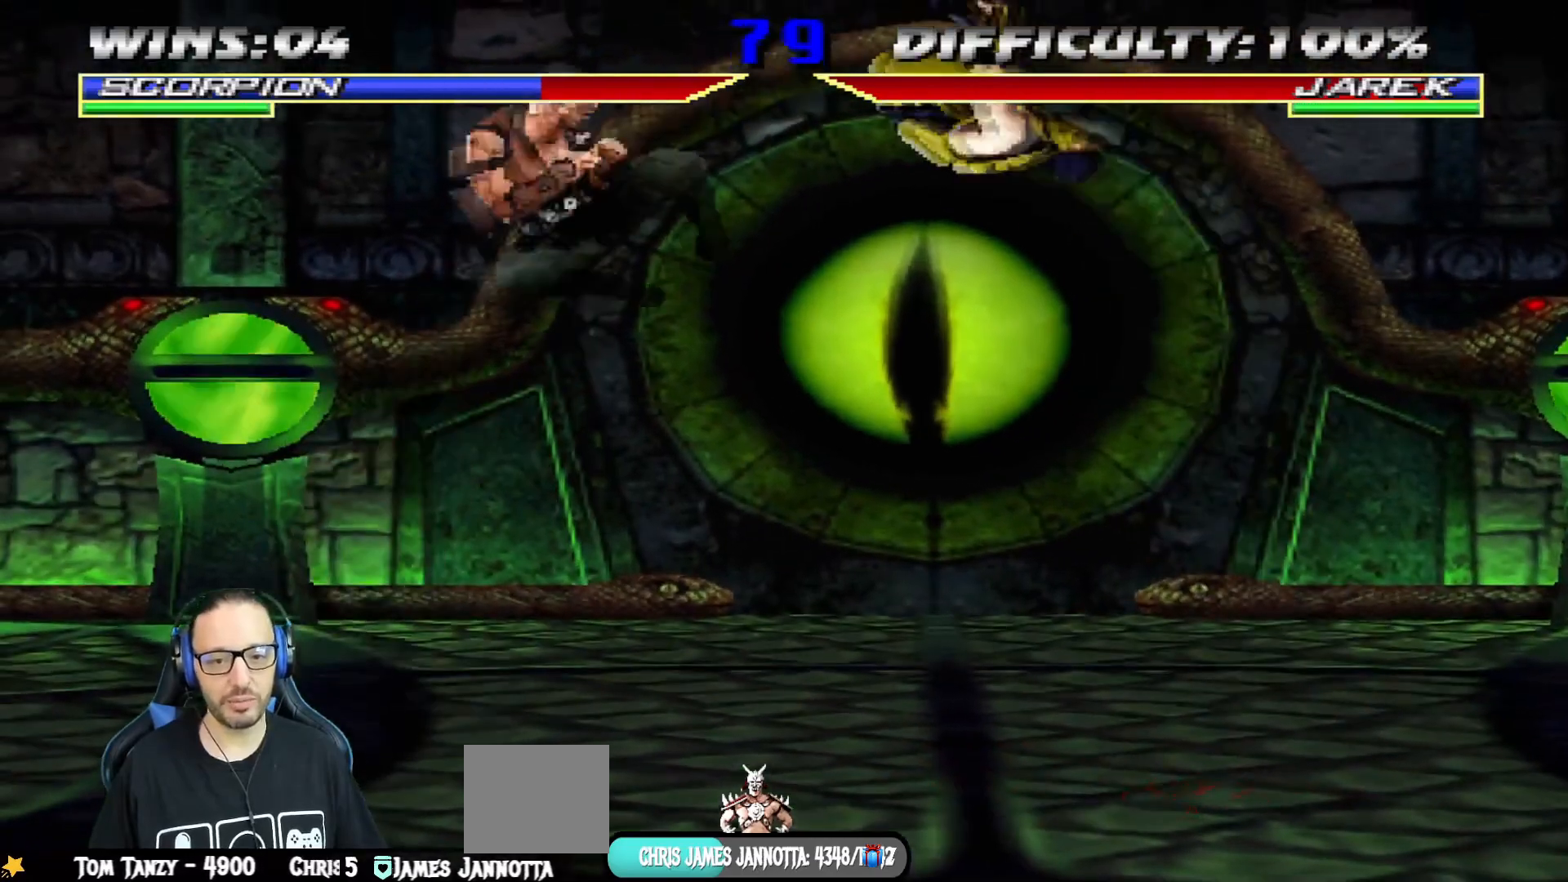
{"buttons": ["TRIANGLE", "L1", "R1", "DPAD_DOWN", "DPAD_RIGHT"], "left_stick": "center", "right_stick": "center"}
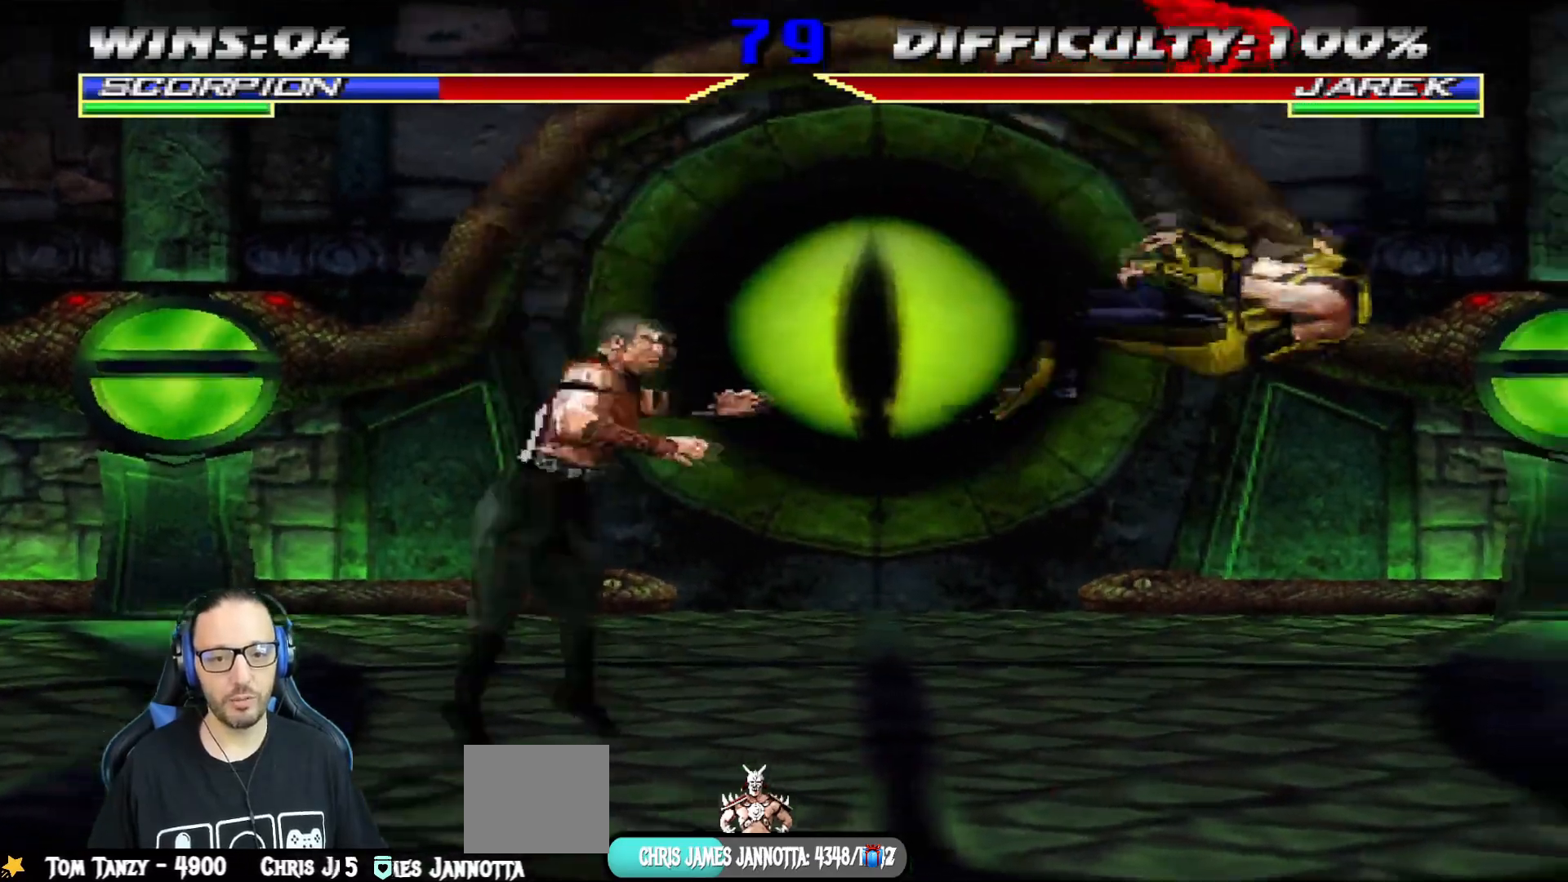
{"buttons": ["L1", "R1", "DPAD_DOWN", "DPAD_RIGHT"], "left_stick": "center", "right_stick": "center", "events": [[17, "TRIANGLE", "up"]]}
---
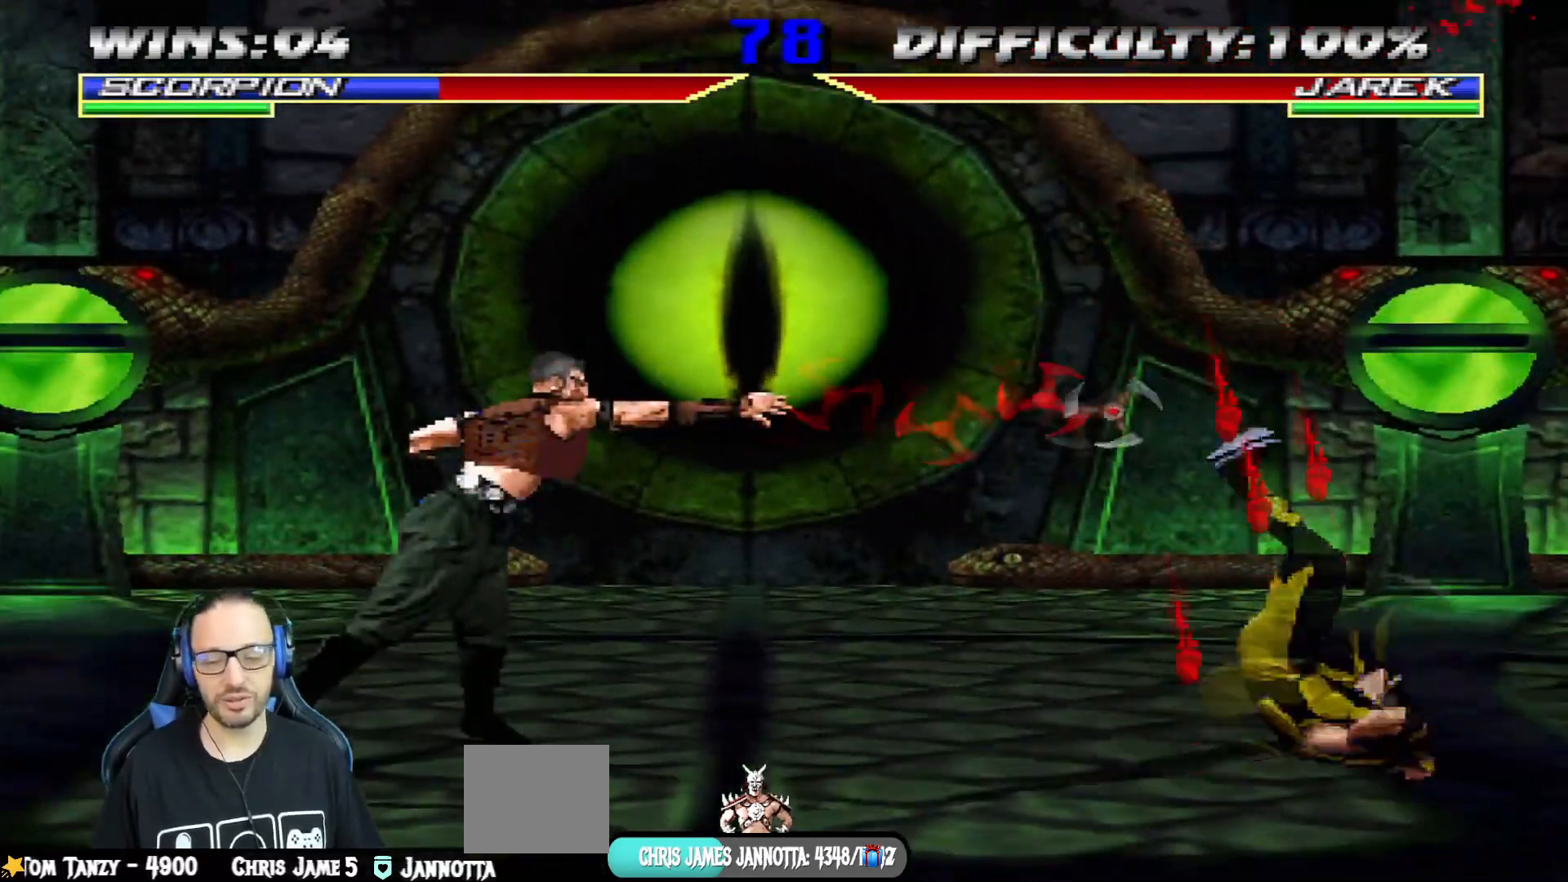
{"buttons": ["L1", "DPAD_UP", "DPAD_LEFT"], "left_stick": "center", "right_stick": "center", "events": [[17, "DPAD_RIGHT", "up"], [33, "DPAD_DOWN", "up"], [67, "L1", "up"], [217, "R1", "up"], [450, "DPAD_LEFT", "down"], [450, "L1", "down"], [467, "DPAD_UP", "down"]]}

> _Work to be completed_
Where a line of the entries contains the word "TRIANGLE", copy that line.

> _Task result_
{"buttons": ["TRIANGLE", "L1", "R1", "DPAD_DOWN", "DPAD_RIGHT"], "left_stick": "center", "right_stick": "center"}
{"buttons": ["L1", "R1", "DPAD_DOWN", "DPAD_RIGHT"], "left_stick": "center", "right_stick": "center", "events": [[17, "TRIANGLE", "up"]]}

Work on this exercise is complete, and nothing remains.